I read with dismay that a member of the Pakistani government has been gunned down in cold blood for suggesting a change to a law in his country, a task which you would have thought was in his job description. If this is all sounding a bit odd then you'd be right, the law in question protects magical super-beings who are simultaneously all powerful and yet apparently can't cope with a cosmically insignificant speck of carbon based life asking questions; some people call it "blasphemy". For those who are unaware of such things this law means that whilst in Pakistan you are not allowed to criticise the religion of peace and submission, or they'll kill you.

Sounds like a good reason not to visit.

Tuesday, March 01, 2011

What's in a Law?


Quite a lot of blogs are talking about the high court ruling yesterday on a Christian couple who have been denied the opportunity to foster children because of their views on Homosexuality, whilst it's an interesting story, I'm sure these people are perfectly capable parents, certainly within the median range of nice people in the world. The problem is not them as people but the views they have (no doubt indoctrinated into them) regarding Biology which come directly from the Bronze age and are wrong on many levels; however "traditional" they may be.

What I find interesting about this case is not that this couple is Christian, its not because of what they believe nor because they claim their "rights" are being denied but because the judges have decided that Christian values have no automatic place in our law.

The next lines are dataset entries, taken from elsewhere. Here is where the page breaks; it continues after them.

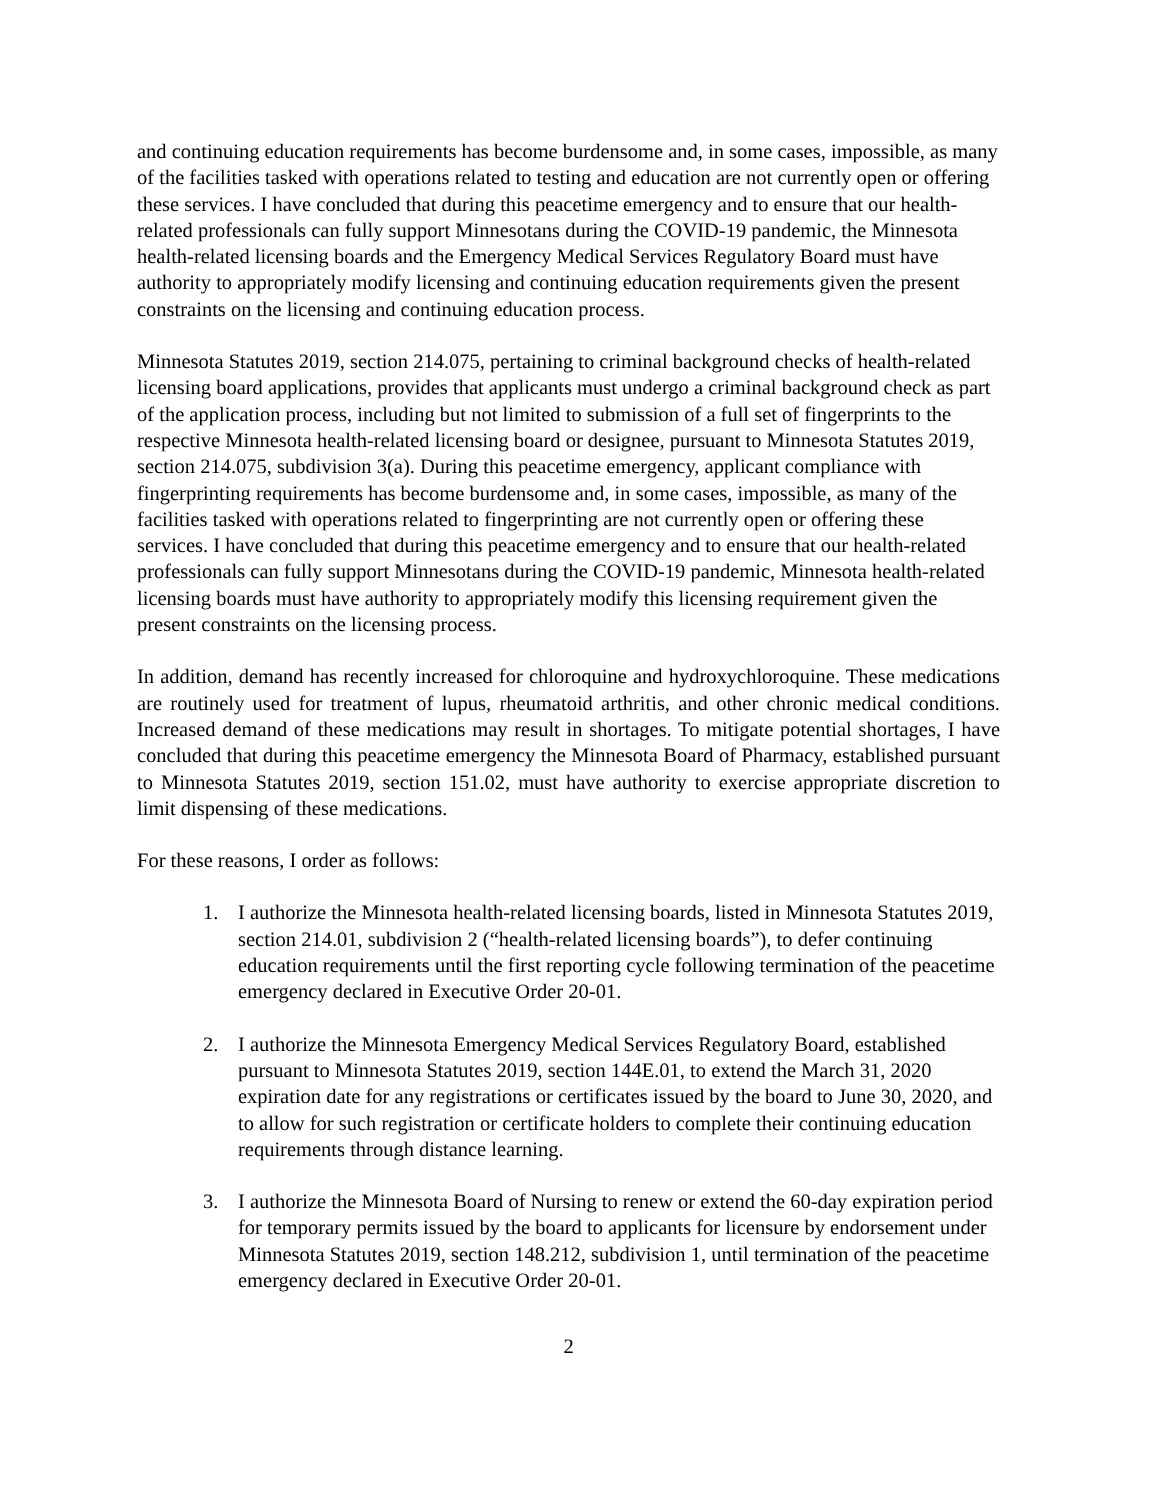and continuing education requirements has become burdensome and, in some cases, impossible, as many of the facilities tasked with operations related to testing and education are not currently open or offering these services. I have concluded that during this peacetime emergency and to ensure that our health-related professionals can fully support Minnesotans during the COVID-19 pandemic, the Minnesota health-related licensing boards and the Emergency Medical Services Regulatory Board must have authority to appropriately modify licensing and continuing education requirements given the present constraints on the licensing and continuing education process.
Minnesota Statutes 2019, section 214.075, pertaining to criminal background checks of health-related licensing board applications, provides that applicants must undergo a criminal background check as part of the application process, including but not limited to submission of a full set of fingerprints to the respective Minnesota health-related licensing board or designee, pursuant to Minnesota Statutes 2019, section 214.075, subdivision 3(a). During this peacetime emergency, applicant compliance with fingerprinting requirements has become burdensome and, in some cases, impossible, as many of the facilities tasked with operations related to fingerprinting are not currently open or offering these services. I have concluded that during this peacetime emergency and to ensure that our health-related professionals can fully support Minnesotans during the COVID-19 pandemic, Minnesota health-related licensing boards must have authority to appropriately modify this licensing requirement given the present constraints on the licensing process.
In addition, demand has recently increased for chloroquine and hydroxychloroquine. These medications are routinely used for treatment of lupus, rheumatoid arthritis, and other chronic medical conditions. Increased demand of these medications may result in shortages. To mitigate potential shortages, I have concluded that during this peacetime emergency the Minnesota Board of Pharmacy, established pursuant to Minnesota Statutes 2019, section 151.02, must have authority to exercise appropriate discretion to limit dispensing of these medications.
For these reasons, I order as follows:
1. I authorize the Minnesota health-related licensing boards, listed in Minnesota Statutes 2019, section 214.01, subdivision 2 (“health-related licensing boards”), to defer continuing education requirements until the first reporting cycle following termination of the peacetime emergency declared in Executive Order 20-01.
2. I authorize the Minnesota Emergency Medical Services Regulatory Board, established pursuant to Minnesota Statutes 2019, section 144E.01, to extend the March 31, 2020 expiration date for any registrations or certificates issued by the board to June 30, 2020, and to allow for such registration or certificate holders to complete their continuing education requirements through distance learning.
3. I authorize the Minnesota Board of Nursing to renew or extend the 60-day expiration period for temporary permits issued by the board to applicants for licensure by endorsement under Minnesota Statutes 2019, section 148.212, subdivision 1, until termination of the peacetime emergency declared in Executive Order 20-01.
2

This is a landmark ruling because it's saying that in the marketplace of ideas Christian ideas are not special and that ideas cannot stand on tradition alone they must stand on merit, this is a secular idea and clearly it means that in this case the law is being interpreted according to secular values and not religious ones.

No one would deny that Britain has had a long history of Christianity ruling the roost, some good times, some bad times, the divine right of kings and all that; but, this ruling is challenging the dogma that we must unconditionally respect the values of that historical legacy. Importantly the judges are not saying that all Christian values are wrong nor that Christians have no right to hold them, but that they have no place in the law unless they square with reality; meaning reality in 2011 and not reality in 1411.